In those circumstances, the Lotto people used to advise the recipient to look up the number for the Golden Casket office in the phone book (remember those?), call it and ask for the person they’ve just been speaking to.
I imagine it doesn’t really sink in until you see all those zeroes on your bank statement and you’re wondering what you’re going to do with the rest of your life.
It’s here that I must caution that my chances of winning Lotto — and yours — are very slim indeed.
A mathematician told me that nobody in his line of work plays the lottery because they know the odds are stacked against them.
And a friend of mine, who refuses to gamble at all, reckons Lotto is “a tax on the greedy”. Or, in his less charitable moments, the stupid.
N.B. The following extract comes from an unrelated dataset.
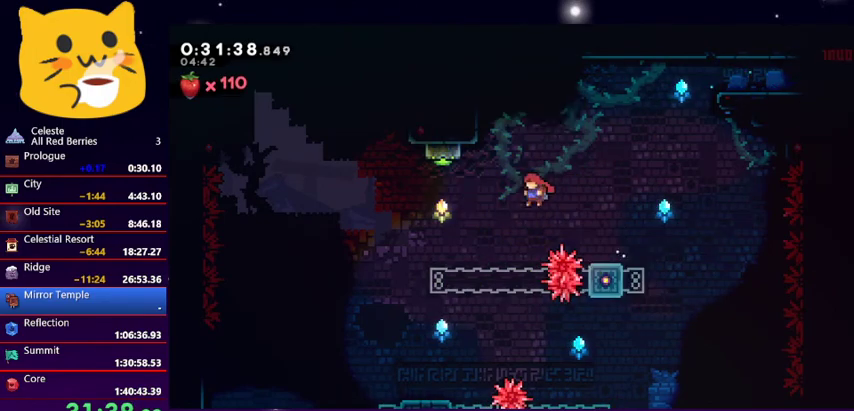
{"keys": ["right"], "events": [[67, "jump1", "up"], [167, "dash", "down"], [333, "dash", "up"], [433, "right", "down"], [467, "left", "up"], [467, "up", "up"]]}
That may be true. But when I buy a ticket in the lottery, or an art union, I’m buying permission to wonder about the life I might live, and the things I could so for myself, my family, my friends and for other good causes.
As another friend says: “What do the people who don’t buy Lotto tickets think about as they drift off to sleep at night?”
P.S. What would you do if you did win $120 million? And who would you tell? Would you keep it a secret from everyone, even your nearest and dearest?
P.P.S. Buying Lotto tickets is gambling. Don’t spend what you can’t afford to lose.